* _Required work_
Rewrite the data from the line with "At which label is Robbery closest to 28?" through the end, swapping "higher" for "greater" and leaving everything else unchanged. Omit the pictures.

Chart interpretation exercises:
*** Block opens ***
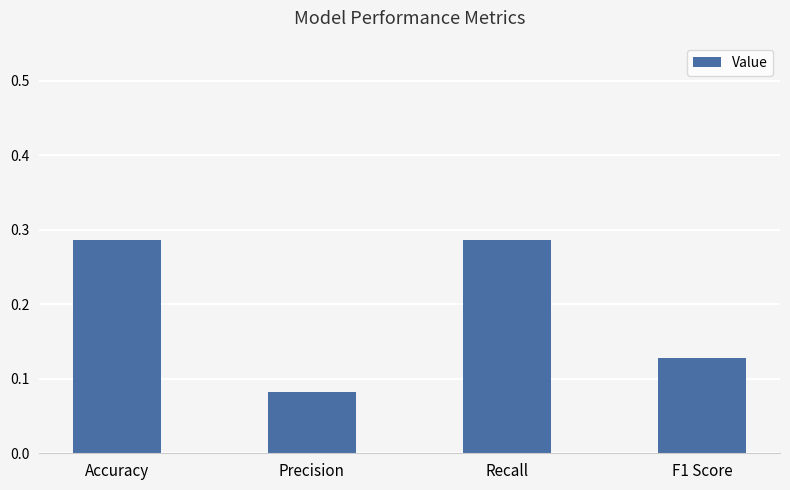

The chart shows a value of 0.2 at Recall. True or false?

False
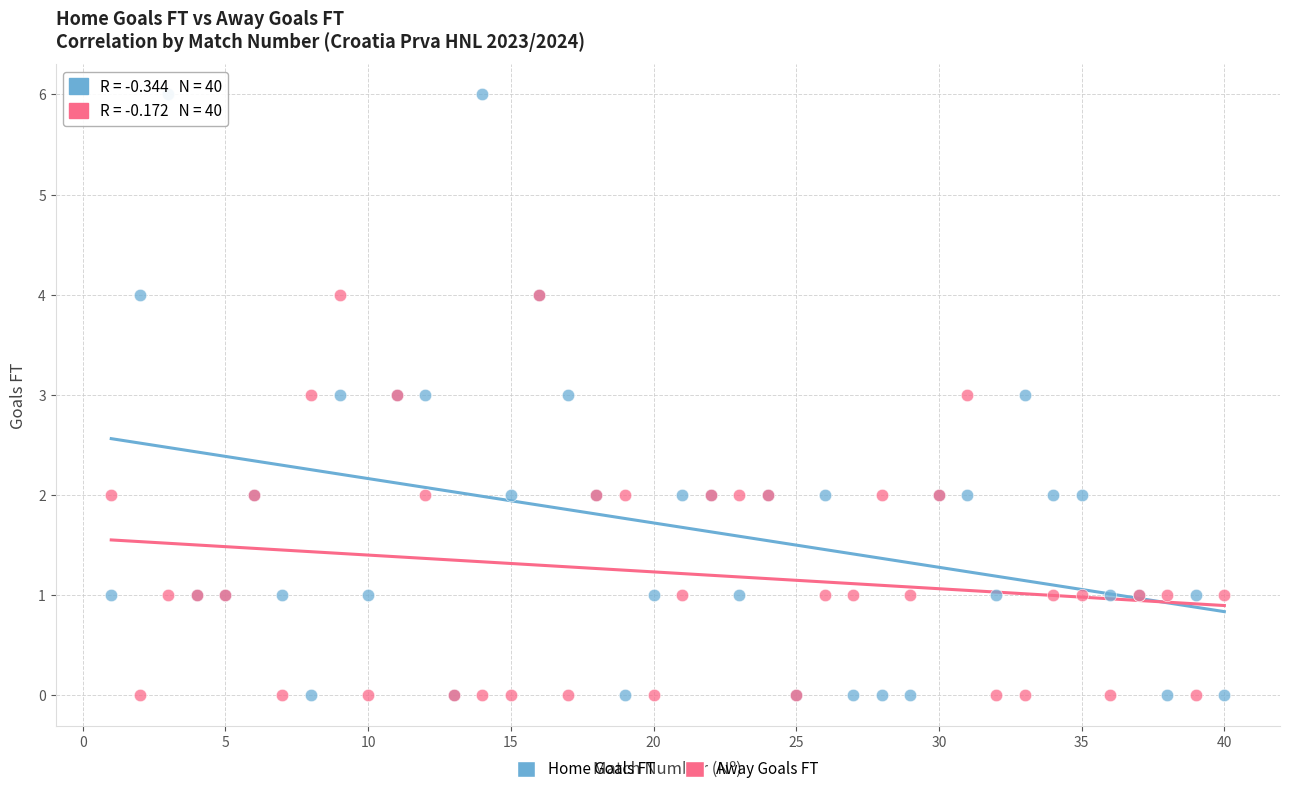

Which series contains the highest Y value?

Home Goals FT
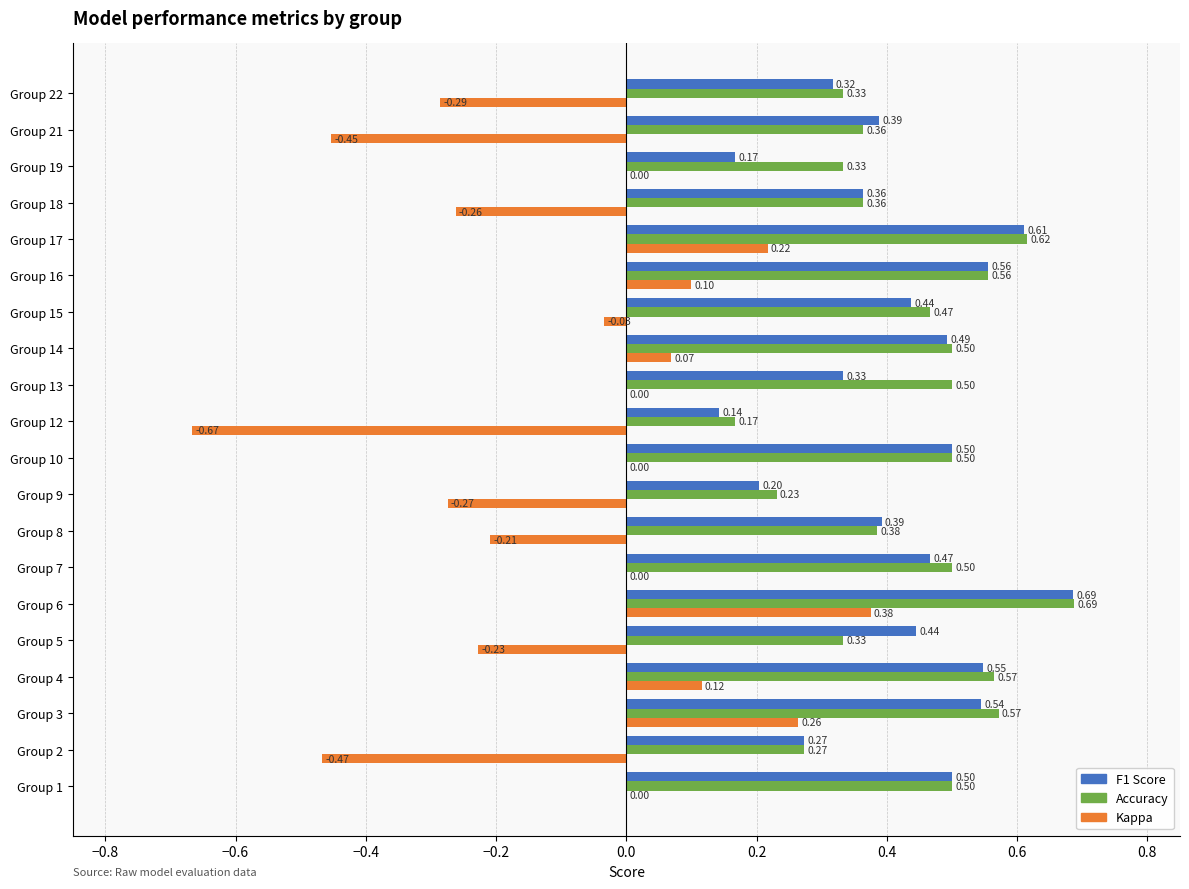

At which category is the sum across all series the highest?

Group 6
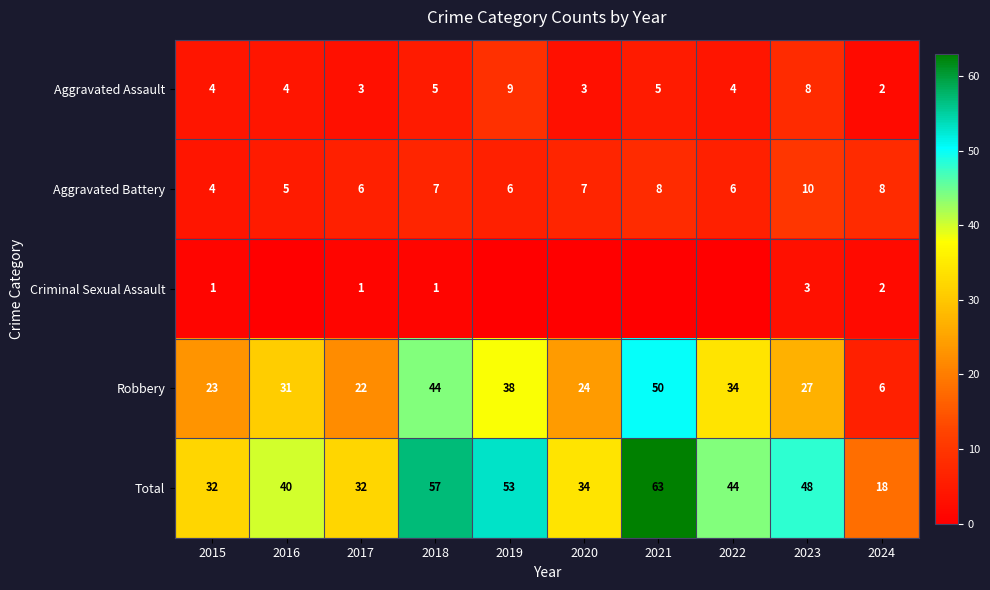

At which label is Robbery closest to 28?

2023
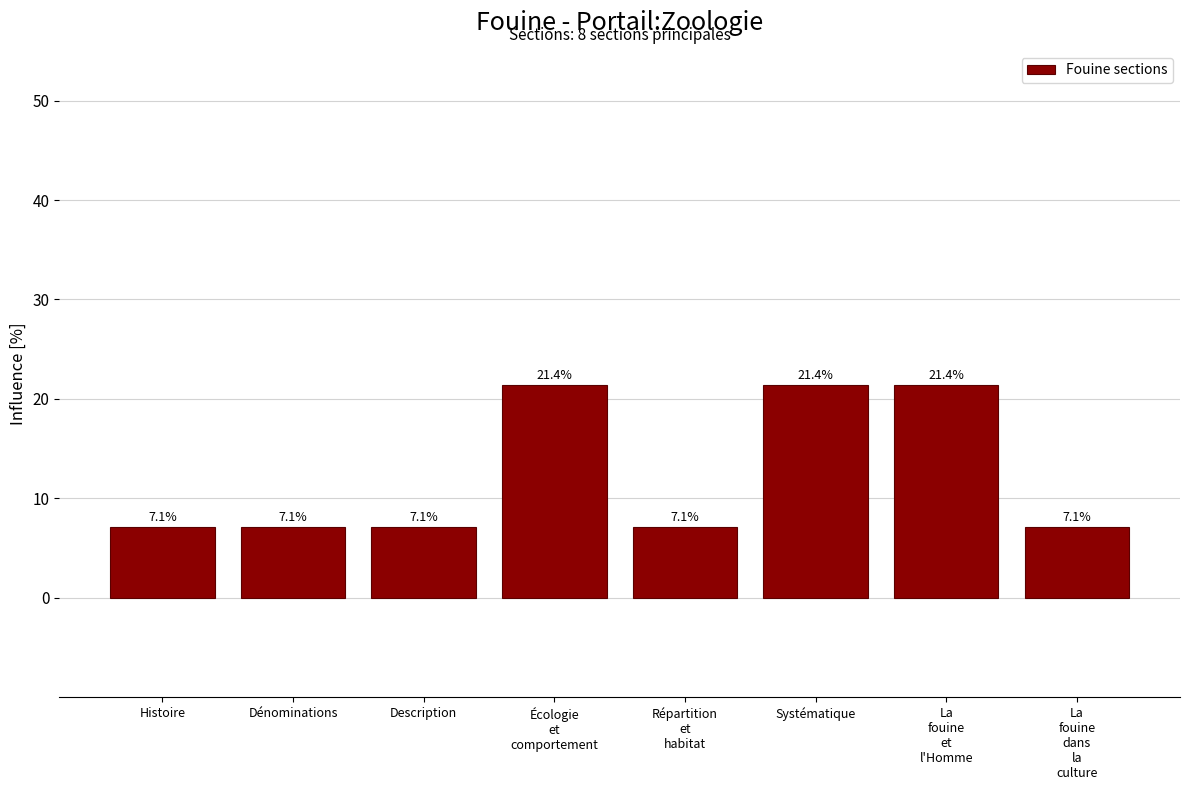

Which has a higher value, La
fouine
et
l'Homme or Dénominations?

La
fouine
et
l'Homme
*** Block closes ***
* _The answer_
At which label is Robbery closest to 28?

2023

Which has a greater value, La
fouine
et
l'Homme or Dénominations?

La
fouine
et
l'Homme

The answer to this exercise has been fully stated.